#### Planteamiento
Presente las líneas de todos los ítems como una lista JSON de cadenas, con una cadena por cada línea y sin incluir las líneas en blanco.

[Entradas de datos recopiladas]
○ ○ ○ ○ ○

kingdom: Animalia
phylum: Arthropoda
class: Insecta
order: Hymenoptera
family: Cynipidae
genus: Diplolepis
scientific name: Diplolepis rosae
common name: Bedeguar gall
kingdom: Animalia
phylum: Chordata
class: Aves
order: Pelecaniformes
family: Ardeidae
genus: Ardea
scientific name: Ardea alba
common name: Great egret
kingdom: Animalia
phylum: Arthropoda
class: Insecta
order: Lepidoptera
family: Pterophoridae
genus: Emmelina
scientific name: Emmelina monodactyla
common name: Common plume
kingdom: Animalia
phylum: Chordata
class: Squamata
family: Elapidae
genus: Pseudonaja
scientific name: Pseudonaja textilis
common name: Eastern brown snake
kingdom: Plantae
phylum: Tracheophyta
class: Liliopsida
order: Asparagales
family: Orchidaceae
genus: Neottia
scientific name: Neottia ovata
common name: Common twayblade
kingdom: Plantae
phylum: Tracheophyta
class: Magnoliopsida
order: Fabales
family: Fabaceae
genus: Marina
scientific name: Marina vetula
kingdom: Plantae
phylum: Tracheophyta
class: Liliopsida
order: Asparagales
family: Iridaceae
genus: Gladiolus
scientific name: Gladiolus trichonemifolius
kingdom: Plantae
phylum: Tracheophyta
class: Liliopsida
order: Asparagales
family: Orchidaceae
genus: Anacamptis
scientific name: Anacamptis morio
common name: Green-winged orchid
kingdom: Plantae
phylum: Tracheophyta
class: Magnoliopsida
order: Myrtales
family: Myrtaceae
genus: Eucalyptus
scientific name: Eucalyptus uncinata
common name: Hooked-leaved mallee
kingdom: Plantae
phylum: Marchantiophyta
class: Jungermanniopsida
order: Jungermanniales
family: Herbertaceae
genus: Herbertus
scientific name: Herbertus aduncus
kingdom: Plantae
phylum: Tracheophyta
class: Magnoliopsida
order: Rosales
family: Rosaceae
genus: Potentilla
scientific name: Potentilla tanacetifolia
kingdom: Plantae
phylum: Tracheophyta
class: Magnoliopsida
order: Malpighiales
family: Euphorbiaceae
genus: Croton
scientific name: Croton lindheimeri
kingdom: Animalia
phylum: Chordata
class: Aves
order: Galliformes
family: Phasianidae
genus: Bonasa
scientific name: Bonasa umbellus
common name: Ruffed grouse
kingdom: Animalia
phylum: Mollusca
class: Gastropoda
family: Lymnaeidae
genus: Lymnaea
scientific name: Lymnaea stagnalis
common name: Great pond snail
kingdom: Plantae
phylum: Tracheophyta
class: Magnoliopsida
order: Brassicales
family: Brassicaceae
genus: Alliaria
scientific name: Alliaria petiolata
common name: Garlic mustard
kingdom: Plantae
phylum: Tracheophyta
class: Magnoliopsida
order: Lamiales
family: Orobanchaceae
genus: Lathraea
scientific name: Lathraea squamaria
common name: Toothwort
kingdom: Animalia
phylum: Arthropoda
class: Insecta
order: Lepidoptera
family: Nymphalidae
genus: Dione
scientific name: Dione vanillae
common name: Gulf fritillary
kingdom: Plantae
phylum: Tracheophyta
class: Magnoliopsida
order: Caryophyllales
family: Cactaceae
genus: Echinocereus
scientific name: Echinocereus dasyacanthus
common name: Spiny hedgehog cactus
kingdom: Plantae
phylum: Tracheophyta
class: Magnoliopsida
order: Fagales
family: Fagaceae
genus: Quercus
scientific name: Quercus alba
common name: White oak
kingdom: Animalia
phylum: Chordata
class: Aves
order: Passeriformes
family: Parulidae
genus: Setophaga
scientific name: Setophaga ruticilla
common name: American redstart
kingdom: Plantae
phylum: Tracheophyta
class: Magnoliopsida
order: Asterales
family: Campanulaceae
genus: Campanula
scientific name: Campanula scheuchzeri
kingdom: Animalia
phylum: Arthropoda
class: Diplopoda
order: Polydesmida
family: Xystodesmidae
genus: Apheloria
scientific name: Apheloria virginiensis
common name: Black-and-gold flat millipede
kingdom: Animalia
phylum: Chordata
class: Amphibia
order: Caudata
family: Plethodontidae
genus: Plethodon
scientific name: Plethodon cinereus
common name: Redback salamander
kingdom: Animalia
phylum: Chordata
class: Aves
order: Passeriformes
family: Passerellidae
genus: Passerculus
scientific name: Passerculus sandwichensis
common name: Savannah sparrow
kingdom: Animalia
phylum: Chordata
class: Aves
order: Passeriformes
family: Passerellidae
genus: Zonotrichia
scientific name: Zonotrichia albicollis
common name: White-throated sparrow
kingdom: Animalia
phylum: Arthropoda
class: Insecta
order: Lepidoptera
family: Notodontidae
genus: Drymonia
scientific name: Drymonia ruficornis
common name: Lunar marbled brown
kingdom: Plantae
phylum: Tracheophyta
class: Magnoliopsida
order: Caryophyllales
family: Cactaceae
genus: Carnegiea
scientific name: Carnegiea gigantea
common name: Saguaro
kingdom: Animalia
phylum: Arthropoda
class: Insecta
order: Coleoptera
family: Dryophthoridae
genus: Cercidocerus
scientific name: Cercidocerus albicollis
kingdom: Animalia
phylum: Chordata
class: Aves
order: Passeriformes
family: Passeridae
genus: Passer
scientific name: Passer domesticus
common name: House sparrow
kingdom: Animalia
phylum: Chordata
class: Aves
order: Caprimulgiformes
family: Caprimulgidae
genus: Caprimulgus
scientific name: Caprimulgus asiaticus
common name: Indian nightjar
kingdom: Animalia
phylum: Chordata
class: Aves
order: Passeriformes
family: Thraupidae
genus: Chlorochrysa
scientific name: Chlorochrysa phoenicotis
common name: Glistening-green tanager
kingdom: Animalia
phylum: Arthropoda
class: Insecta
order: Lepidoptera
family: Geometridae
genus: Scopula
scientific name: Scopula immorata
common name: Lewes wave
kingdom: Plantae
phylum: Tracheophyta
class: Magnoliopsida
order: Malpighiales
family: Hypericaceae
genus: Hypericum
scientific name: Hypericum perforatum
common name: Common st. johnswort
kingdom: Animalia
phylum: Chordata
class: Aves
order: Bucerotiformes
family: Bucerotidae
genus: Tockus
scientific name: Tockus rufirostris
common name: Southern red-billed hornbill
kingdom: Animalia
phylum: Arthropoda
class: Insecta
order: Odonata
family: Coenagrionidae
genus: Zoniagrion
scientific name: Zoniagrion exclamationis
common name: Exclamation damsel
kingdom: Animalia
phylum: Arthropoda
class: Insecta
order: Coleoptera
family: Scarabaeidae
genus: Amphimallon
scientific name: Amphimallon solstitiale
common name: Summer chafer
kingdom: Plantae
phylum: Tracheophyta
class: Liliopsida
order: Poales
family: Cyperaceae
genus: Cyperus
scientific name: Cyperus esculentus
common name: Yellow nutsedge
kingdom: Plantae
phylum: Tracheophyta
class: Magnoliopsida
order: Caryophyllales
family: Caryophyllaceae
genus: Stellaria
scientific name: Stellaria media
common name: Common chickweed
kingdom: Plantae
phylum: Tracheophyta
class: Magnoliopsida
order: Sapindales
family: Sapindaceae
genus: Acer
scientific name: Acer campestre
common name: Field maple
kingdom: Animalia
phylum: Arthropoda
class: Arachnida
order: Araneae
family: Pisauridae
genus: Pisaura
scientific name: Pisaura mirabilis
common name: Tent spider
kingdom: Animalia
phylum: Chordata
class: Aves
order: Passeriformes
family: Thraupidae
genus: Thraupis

○ ○ ○ ○ ○

#### El resultado
[
  "kingdom: Animalia",
  "phylum: Arthropoda",
  "class: Insecta",
  "order: Hymenoptera",
  "family: Cynipidae",
  "genus: Diplolepis",
  "scientific name: Diplolepis rosae",
  "common name: Bedeguar gall",
  "kingdom: Animalia",
  "phylum: Chordata",
  "class: Aves",
  "order: Pelecaniformes",
  "family: Ardeidae",
  "genus: Ardea",
  "scientific name: Ardea alba",
  "common name: Great egret",
  "kingdom: Animalia",
  "phylum: Arthropoda",
  "class: Insecta",
  "order: Lepidoptera",
  "family: Pterophoridae",
  "genus: Emmelina",
  "scientific name: Emmelina monodactyla",
  "common name: Common plume",
  "kingdom: Animalia",
  "phylum: Chordata",
  "class: Squamata",
  "family: Elapidae",
  "genus: Pseudonaja",
  "scientific name: Pseudonaja textilis",
  "common name: Eastern brown snake",
  "kingdom: Plantae",
  "phylum: Tracheophyta",
  "class: Liliopsida",
  "order: Asparagales",
  "family: Orchidaceae",
  "genus: Neottia",
  "scientific name: Neottia ovata",
  "common name: Common twayblade",
  "kingdom: Plantae",
  "phylum: Tracheophyta",
  "class: Magnoliopsida",
  "order: Fabales",
  "family: Fabaceae",
  "genus: Marina",
  "scientific name: Marina vetula",
  "kingdom: Plantae",
  "phylum: Tracheophyta",
  "class: Liliopsida",
  "order: Asparagales",
  "family: Iridaceae",
  "genus: Gladiolus",
  "scientific name: Gladiolus trichonemifolius",
  "kingdom: Plantae",
  "phylum: Tracheophyta",
  "class: Liliopsida",
  "order: Asparagales",
  "family: Orchidaceae",
  "genus: Anacamptis",
  "scientific name: Anacamptis morio",
  "common name: Green-winged orchid",
  "kingdom: Plantae",
  "phylum: Tracheophyta",
  "class: Magnoliopsida",
  "order: Myrtales",
  "family: Myrtaceae",
  "genus: Eucalyptus",
  "scientific name: Eucalyptus uncinata",
  "common name: Hooked-leaved mallee",
  "kingdom: Plantae",
  "phylum: Marchantiophyta",
  "class: Jungermanniopsida",
  "order: Jungermanniales",
  "family: Herbertaceae",
  "genus: Herbertus",
  "scientific name: Herbertus aduncus",
  "kingdom: Plantae",
  "phylum: Tracheophyta",
  "class: Magnoliopsida",
  "order: Rosales",
  "family: Rosaceae",
  "genus: Potentilla",
  "scientific name: Potentilla tanacetifolia",
  "kingdom: Plantae",
  "phylum: Tracheophyta",
  "class: Magnoliopsida",
  "order: Malpighiales",
  "family: Euphorbiaceae",
  "genus: Croton",
  "scientific name: Croton lindheimeri",
  "kingdom: Animalia",
  "phylum: Chordata",
  "class: Aves",
  "order: Galliformes",
  "family: Phasianidae",
  "genus: Bonasa",
  "scientific name: Bonasa umbellus",
  "common name: Ruffed grouse",
  "kingdom: Animalia",
  "phylum: Mollusca",
  "class: Gastropoda",
  "family: Lymnaeidae",
  "genus: Lymnaea",
  "scientific name: Lymnaea stagnalis",
  "common name: Great pond snail",
  "kingdom: Plantae",
  "phylum: Tracheophyta",
  "class: Magnoliopsida",
  "order: Brassicales",
  "family: Brassicaceae",
  "genus: Alliaria",
  "scientific name: Alliaria petiolata",
  "common name: Garlic mustard",
  "kingdom: Plantae",
  "phylum: Tracheophyta",
  "class: Magnoliopsida",
  "order: Lamiales",
  "family: Orobanchaceae",
  "genus: Lathraea",
  "scientific name: Lathraea squamaria",
  "common name: Toothwort",
  "kingdom: Animalia",
  "phylum: Arthropoda",
  "class: Insecta",
  "order: Lepidoptera",
  "family: Nymphalidae",
  "genus: Dione",
  "scientific name: Dione vanillae",
  "common name: Gulf fritillary",
  "kingdom: Plantae",
  "phylum: Tracheophyta",
  "class: Magnoliopsida",
  "order: Caryophyllales",
  "family: Cactaceae",
  "genus: Echinocereus",
  "scientific name: Echinocereus dasyacanthus",
  "common name: Spiny hedgehog cactus",
  "kingdom: Plantae",
  "phylum: Tracheophyta",
  "class: Magnoliopsida",
  "order: Fagales",
  "family: Fagaceae",
  "genus: Quercus",
  "scientific name: Quercus alba",
  "common name: White oak",
  "kingdom: Animalia",
  "phylum: Chordata",
  "class: Aves",
  "order: Passeriformes",
  "family: Parulidae",
  "genus: Setophaga",
  "scientific name: Setophaga ruticilla",
  "common name: American redstart",
  "kingdom: Plantae",
  "phylum: Tracheophyta",
  "class: Magnoliopsida",
  "order: Asterales",
  "family: Campanulaceae",
  "genus: Campanula",
  "scientific name: Campanula scheuchzeri",
  "kingdom: Animalia",
  "phylum: Arthropoda",
  "class: Diplopoda",
  "order: Polydesmida",
  "family: Xystodesmidae",
  "genus: Apheloria",
  "scientific name: Apheloria virginiensis",
  "common name: Black-and-gold flat millipede",
  "kingdom: Animalia",
  "phylum: Chordata",
  "class: Amphibia",
  "order: Caudata",
  "family: Plethodontidae",
  "genus: Plethodon",
  "scientific name: Plethodon cinereus",
  "common name: Redback salamander",
  "kingdom: Animalia",
  "phylum: Chordata",
  "class: Aves",
  "order: Passeriformes",
  "family: Passerellidae",
  "genus: Passerculus",
  "scientific name: Passerculus sandwichensis",
  "common name: Savannah sparrow",
  "kingdom: Animalia",
  "phylum: Chordata",
  "class: Aves",
  "order: Passeriformes",
  "family: Passerellidae",
  "genus: Zonotrichia",
  "scientific name: Zonotrichia albicollis",
  "common name: White-throated sparrow",
  "kingdom: Animalia",
  "phylum: Arthropoda",
  "class: Insecta",
  "order: Lepidoptera",
  "family: Notodontidae",
  "genus: Drymonia",
  "scientific name: Drymonia ruficornis",
  "common name: Lunar marbled brown",
  "kingdom: Plantae",
  "phylum: Tracheophyta",
  "class: Magnoliopsida",
  "order: Caryophyllales",
  "family: Cactaceae",
  "genus: Carnegiea",
  "scientific name: Carnegiea gigantea",
  "common name: Saguaro",
  "kingdom: Animalia",
  "phylum: Arthropoda",
  "class: Insecta",
  "order: Coleoptera",
  "family: Dryophthoridae",
  "genus: Cercidocerus",
  "scientific name: Cercidocerus albicollis",
  "kingdom: Animalia",
  "phylum: Chordata",
  "class: Aves",
  "order: Passeriformes",
  "family: Passeridae",
  "genus: Passer",
  "scientific name: Passer domesticus",
  "common name: House sparrow",
  "kingdom: Animalia",
  "phylum: Chordata",
  "class: Aves",
  "order: Caprimulgiformes",
  "family: Caprimulgidae",
  "genus: Caprimulgus",
  "scientific name: Caprimulgus asiaticus",
  "common name: Indian nightjar",
  "kingdom: Animalia",
  "phylum: Chordata",
  "class: Aves",
  "order: Passeriformes",
  "family: Thraupidae",
  "genus: Chlorochrysa",
  "scientific name: Chlorochrysa phoenicotis",
  "common name: Glistening-green tanager",
  "kingdom: Animalia",
  "phylum: Arthropoda",
  "class: Insecta",
  "order: Lepidoptera",
  "family: Geometridae",
  "genus: Scopula",
  "scientific name: Scopula immorata",
  "common name: Lewes wave",
  "kingdom: Plantae",
  "phylum: Tracheophyta",
  "class: Magnoliopsida",
  "order: Malpighiales",
  "family: Hypericaceae",
  "genus: Hypericum",
  "scientific name: Hypericum perforatum",
  "common name: Common st. johnswort",
  "kingdom: Animalia",
  "phylum: Chordata",
  "class: Aves",
  "order: Bucerotiformes",
  "family: Bucerotidae",
  "genus: Tockus",
  "scientific name: Tockus rufirostris",
  "common name: Southern red-billed hornbill",
  "kingdom: Animalia",
  "phylum: Arthropoda",
  "class: Insecta",
  "order: Odonata",
  "family: Coenagrionidae",
  "genus: Zoniagrion",
  "scientific name: Zoniagrion exclamationis",
  "common name: Exclamation damsel",
  "kingdom: Animalia",
  "phylum: Arthropoda",
  "class: Insecta",
  "order: Coleoptera",
  "family: Scarabaeidae",
  "genus: Amphimallon",
  "scientific name: Amphimallon solstitiale",
  "common name: Summer chafer",
  "kingdom: Plantae",
  "phylum: Tracheophyta",
  "class: Liliopsida",
  "order: Poales",
  "family: Cyperaceae",
  "genus: Cyperus",
  "scientific name: Cyperus esculentus",
  "common name: Yellow nutsedge",
  "kingdom: Plantae",
  "phylum: Tracheophyta",
  "class: Magnoliopsida",
  "order: Caryophyllales",
  "family: Caryophyllaceae",
  "genus: Stellaria",
  "scientific name: Stellaria media",
  "common name: Common chickweed",
  "kingdom: Plantae",
  "phylum: Tracheophyta",
  "class: Magnoliopsida",
  "order: Sapindales",
  "family: Sapindaceae",
  "genus: Acer",
  "scientific name: Acer campestre",
  "common name: Field maple",
  "kingdom: Animalia",
  "phylum: Arthropoda",
  "class: Arachnida",
  "order: Araneae",
  "family: Pisauridae",
  "genus: Pisaura",
  "scientific name: Pisaura mirabilis",
  "common name: Tent spider",
  "kingdom: Animalia",
  "phylum: Chordata",
  "class: Aves",
  "order: Passeriformes",
  "family: Thraupidae",
  "genus: Thraupis"
]